Zadania do wykonania
- a) Streść zwięźle akapit tekstu źródłowego zaczynający się od słów „Amerykańska watykanistka od lat prowadzi blog”, zachowując jego najważniejsze informacje.
- b) Od ilu lat Joan Lewis mieszka w Rzymie według tekstu źródłowego?
- c) Wypisz wszystkie nazwy własne miejsc (państw, miast i budowli) występujące w tekście źródłowym.

**** Tekst źródłowy

Amerykańska watykanistka o sytuacji we Włoszech: Chrystus w kwarantannie!

Wedle tego, co widziałam w okolicach Watykanu i w centralnej części Rzymu, kościoły są otwarte na modlitwę, ale nie na Mszę św. Możesz odmówić różaniec przed tabernakulum, ale nie przyjąć Eucharystię - pisze na swoim blogu amerykańska watykanistka Joan Lewis, która od 30 lat mieszka w Rzymie.

Amerykańska watykanistka od lat prowadzi blog zatytułowany "Joan's Rome - Insights and Observations from the heart of the Church", na którym komentuje bieżące wydarzenia i trendy w Kościele. W jednym z ostatnich wpisów odnosi się do decyzji Konferencji Episkopatu Włoch, dotyczącej odwołania do 3 kwietnia Mszy św. z udziałem wiernych. Choć podkreśla, że komentarze, jakoby miało to miejsce po raz pierwszy w 2000-letniej historii Kościoła na terenie Włoch, zamierza zweryfikować, dzieli się własnymi obserwacjami na temat podjętych przez rząd i episkopat decyzji.

"Brak dostępu do Eucharystii burzy mój umysł i łamie mi serce. Miejmy nadzieję, że wiatyk będzie cały czas dostępny dla chorych i umierających! Wedle tego, co widziałam w okolicach Watykanu i w centralnej części Rzymu, kościoły są otwarte na modlitwę, ale nie na Mszę św. Możesz odmówić różaniec przed tabernakulum, ale nie przyjąć Eucharystię. Moja pierwsza myśl brzmiała: umieszczono Chrystusa w kwarantannie!" - pisze Lewis. Wspomina też o paradoksach, dostrzeganych na terenie miasta: wyjątkowo długiej kolejce, która ustawiła się wczoraj do Bazyliki Świętego Piotra (jej długość sięgała na ponad połowę obwodu placu wzdłuż kolumnady), przy jednoczesnym nieustannym umieszczaniu na telebimach informacji o konieczności zachowywania bezpiecznej odległości 1 m. między poszczególnymi osobami. Ten dystans nie był zachowany.

********
**** Dane źródłowe

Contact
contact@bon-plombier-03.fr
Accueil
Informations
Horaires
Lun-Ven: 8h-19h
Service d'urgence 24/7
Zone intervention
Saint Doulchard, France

********
**** Dane źródłowe

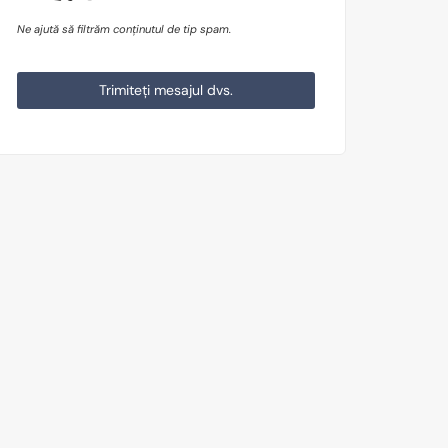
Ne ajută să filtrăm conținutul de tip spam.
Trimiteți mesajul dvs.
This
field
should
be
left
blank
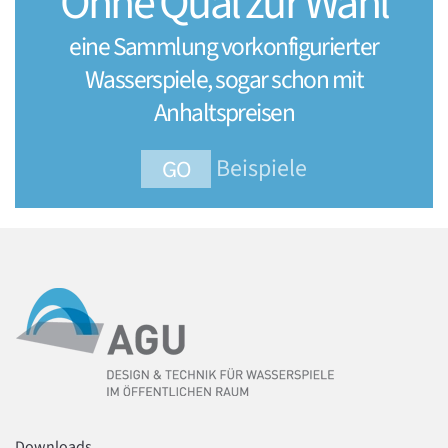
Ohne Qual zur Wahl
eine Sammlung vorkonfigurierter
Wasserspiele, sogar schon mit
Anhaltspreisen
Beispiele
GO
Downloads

********

Rozwiązania zadań
- a) Joan Lewis prowadzi blog „Joan's Rome - Insights and Observations from the heart of the Church”, na którym komentuje wydarzenia i trendy w Kościele. W jednym z wpisów odnosi się do decyzji Konferencji Episkopatu Włoch o odwołaniu do 3 kwietnia Mszy św. z udziałem wiernych. Zamierza sprawdzić, czy zdarzyło się to po raz pierwszy w 2000-letniej historii Kościoła we Włoszech, i dzieli się obserwacjami na temat decyzji rządu i episkopatu.

- b) Od 30 lat.

- c) Włochy, Watykan, Rzym, Bazylika Świętego Piotra.